Listed property trusts had delivered "excellent" share price gains over the past few years as investors sought the attractive yields in the low-interest-rate environment.
The performance had started to unwind as bond yields recently rose from historic lows, he said.
Craigs saw a place for listed property trusts in long-term portfolios but Mr Timms believed the share price trajectory would continue to be dictated by the movements in bond yields.
"We see further downside risk over the next few years. For this reason, we prefer property companies offering higher earnings growth through complementary income streams, such as development or funds management."
Low interest rates had been beneficial to listed property trusts in two main ways. They provided a lower cost of debt, a significant positive for earnings as property trusts generally had higher debt levels than other sectors due to their stable asset base.
Secondly, investors had driven share prices higher as the interest rates on offer from alternative investments, such as term deposits or bonds, had fallen.
It appeared interest rates had hit bottom, he said.
That meant the two benefits driving the share prices of listed trusts to record highs and that delivered substantial gains to investors, would not be available over the next few years.
Valuations were expected to fall back to levels closer to long-run averages as bond yields climbed. As existing debt facilities expired, refinancing would drive higher interest rates with little ability to pass through to tenants, given the high proportion of prevailing leases with terms typically of three to five years in length.In order to minimise the downside risk to share price performance, Craigs recommended property trusts offering higher earnings growth and lower debt levels.
Higher earnings growth could help to bridge the gap to high valuations and lower debt levels would reduce the difficulties from rising debt costs.
Lower debt levels would also be the key should the property market turn and the value of the underlying property assets started to fall, Mr Timms said.
As experienced in 2008 and 2009, the property companies with higher debt skated closer to their banking covenants as the value of their assets reduced and some had to undertake highly dilutive equity ratings.
Several Australian listed property companies offered higher growth as a significant proportion of their earnings streams were derived from development, construction and/or funds management. The share prices of those companies tended to move more in line with the broader equities index than other listed property trusts.
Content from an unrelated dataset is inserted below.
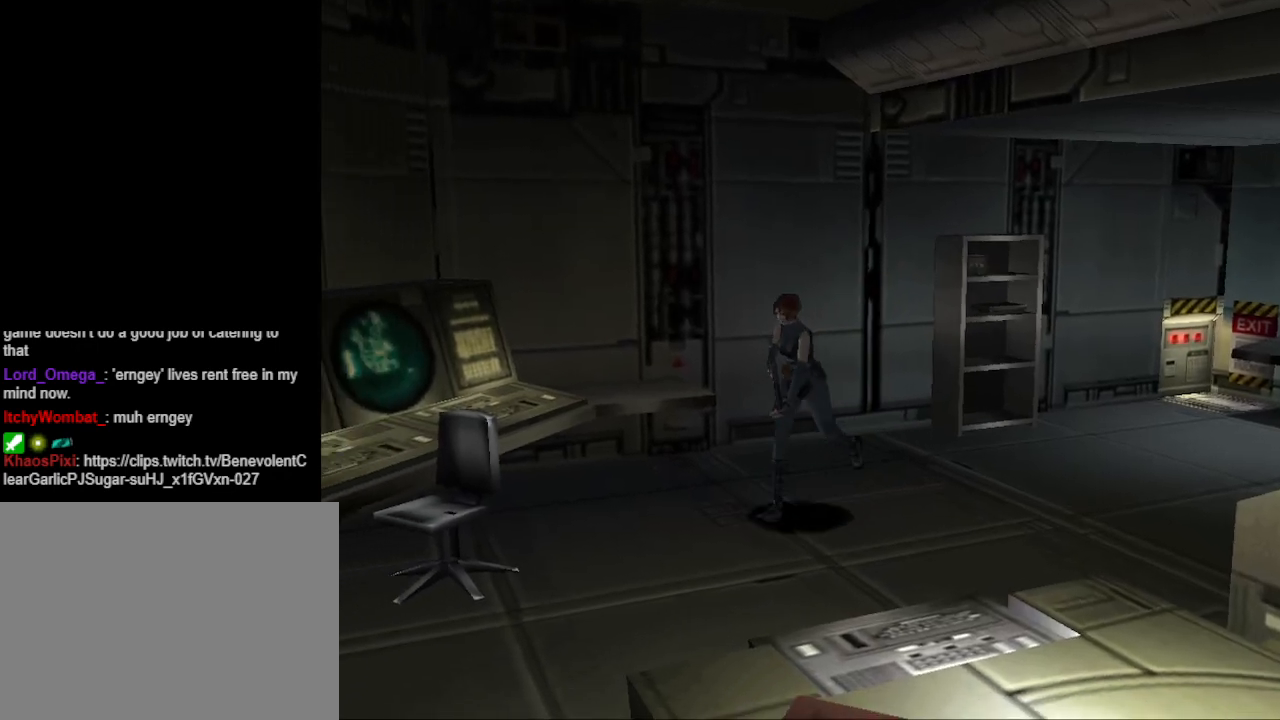
{"buttons": ["CIRCLE", "DPAD_UP", "DPAD_LEFT"], "events": [[67, "DPAD_LEFT", "down"]]}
"This is beneficial in the current environment and provides a good alternative for those investors willing to sacrifice some yield for higher earnings growth and potentially more downside share price protection."
At a glance
• In New Zealand, Vital Healthcare and Precinct Properties both offer higher earnings growth than peers, have low debt levels and pay dividends covered by free cash flow.
• In Australia, Lend Lease and Goodman Group offer solid earnings growth, have high quality global businesses and are the market leaders in their respective fields of urban redevelopment projects and commercial properties.